3 Reasons Non-Fatal Strangulation Training Is Critical For Medical Professionals
Having the skills necessary to identify cases of non-fatal strangulation is critical to render medical care and protect the patient from future episodes of strangulation or abuse. There are several benefits to training all medical professionals to identify strangulation victims.
Identifying strangulation is necessary to stage interventions by people beyond the medical professionals. If it is suspected a patient was strangled by another person, law enforcement needs to be involved, even if the patient declines to press charges. Sometimes a specially trained detective can use techniques to persuade the patient to identify the perpetrator, especially with intimate partner violence. Another type of intervention that may be necessary is a psychological evaluation if the patient is suspected to have strangled themselves, such as in the case of an attempted hanging. Social workers may need to be involved for suspected abuse.
Non-fatal strangulation may result in internal injuries that are easily overlooked if strangulation is not suspected. Some injuries that may occur include a fractured or broken hyoid bone or injury to the esophagus and trachea. Depending on the extent of the strangulation and how long the person was strangled, important vessels in the neck may have been compressed leading to reduced blood flow to the brain. Prolonged reduction in blood flow can lead to brain damage, some of which could be permanent. Other injuries may also arise based on the way the person was strangled, such as strangling a person and shaking their head back and forth. This could lead to whiplash and coup-contrecoup brain injuries. Suspected strangulation will typically need imaging tests, such as X-ray and CT scans.

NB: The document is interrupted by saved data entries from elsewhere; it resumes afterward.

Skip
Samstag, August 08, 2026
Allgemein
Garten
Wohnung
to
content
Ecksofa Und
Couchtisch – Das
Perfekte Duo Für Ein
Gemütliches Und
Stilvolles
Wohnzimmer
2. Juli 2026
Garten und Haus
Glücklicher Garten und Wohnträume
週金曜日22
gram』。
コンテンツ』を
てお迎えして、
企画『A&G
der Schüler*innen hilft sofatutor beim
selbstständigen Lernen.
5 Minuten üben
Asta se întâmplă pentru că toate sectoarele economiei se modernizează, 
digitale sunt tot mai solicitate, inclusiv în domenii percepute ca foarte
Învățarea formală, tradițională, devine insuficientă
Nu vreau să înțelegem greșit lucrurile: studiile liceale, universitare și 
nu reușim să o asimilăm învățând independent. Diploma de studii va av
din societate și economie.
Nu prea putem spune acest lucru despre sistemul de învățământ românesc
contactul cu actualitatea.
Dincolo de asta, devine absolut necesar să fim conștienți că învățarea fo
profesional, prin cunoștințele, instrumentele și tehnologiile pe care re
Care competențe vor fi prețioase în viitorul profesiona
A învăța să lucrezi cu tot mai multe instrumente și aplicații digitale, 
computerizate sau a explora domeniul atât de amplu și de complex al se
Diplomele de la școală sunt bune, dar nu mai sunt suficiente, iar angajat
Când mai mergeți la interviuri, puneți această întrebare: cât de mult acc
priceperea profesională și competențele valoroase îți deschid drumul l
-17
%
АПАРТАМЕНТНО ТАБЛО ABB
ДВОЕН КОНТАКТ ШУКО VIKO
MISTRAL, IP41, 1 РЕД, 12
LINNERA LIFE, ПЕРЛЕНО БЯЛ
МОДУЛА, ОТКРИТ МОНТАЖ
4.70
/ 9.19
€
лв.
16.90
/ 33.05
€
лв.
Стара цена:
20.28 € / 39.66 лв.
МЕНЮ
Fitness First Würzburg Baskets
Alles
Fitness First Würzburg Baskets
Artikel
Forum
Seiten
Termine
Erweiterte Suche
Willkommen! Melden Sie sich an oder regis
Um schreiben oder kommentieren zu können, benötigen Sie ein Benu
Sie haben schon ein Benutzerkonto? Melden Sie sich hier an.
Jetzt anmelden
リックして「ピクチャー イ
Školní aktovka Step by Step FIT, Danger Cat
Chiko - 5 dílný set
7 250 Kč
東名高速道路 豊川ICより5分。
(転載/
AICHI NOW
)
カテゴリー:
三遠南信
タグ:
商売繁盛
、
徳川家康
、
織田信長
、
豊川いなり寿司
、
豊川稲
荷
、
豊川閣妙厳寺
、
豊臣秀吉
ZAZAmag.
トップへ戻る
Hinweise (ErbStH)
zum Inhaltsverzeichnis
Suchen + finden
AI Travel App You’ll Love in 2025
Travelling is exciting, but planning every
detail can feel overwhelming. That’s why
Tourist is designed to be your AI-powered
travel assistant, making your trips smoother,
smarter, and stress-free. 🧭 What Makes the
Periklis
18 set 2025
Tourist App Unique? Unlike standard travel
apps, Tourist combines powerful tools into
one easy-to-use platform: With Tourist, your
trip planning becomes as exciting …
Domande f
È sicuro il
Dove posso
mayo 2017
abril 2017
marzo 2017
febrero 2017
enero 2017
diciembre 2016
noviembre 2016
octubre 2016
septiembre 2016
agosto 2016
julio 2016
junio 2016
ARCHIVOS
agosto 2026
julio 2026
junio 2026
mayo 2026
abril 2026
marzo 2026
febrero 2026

Advocate For Special Populations
There are special populations that require someone else to advocate for them. Some examples of special populations include the intellectually disabled, children, and the elderly. In some instances, the patient may not be able to explain what happened or be unable to communicate the event. Another concern is patients who live in certain situations, such as nursing homes, foster care, or assisted living facilities. These patients may not be honest about the situation if the strangulation occurred in this setting because they fear retribution upon returning to the situation. Other concerns are patients with severe problems, such as those in nursing homes, who are comatose and may suffer abuse.
Strangulation can be difficult to detect, especially if there is not obvious bruising around the neck. Training various medical professionals to look for signs of non-fatal strangulation will help patients get the help they need.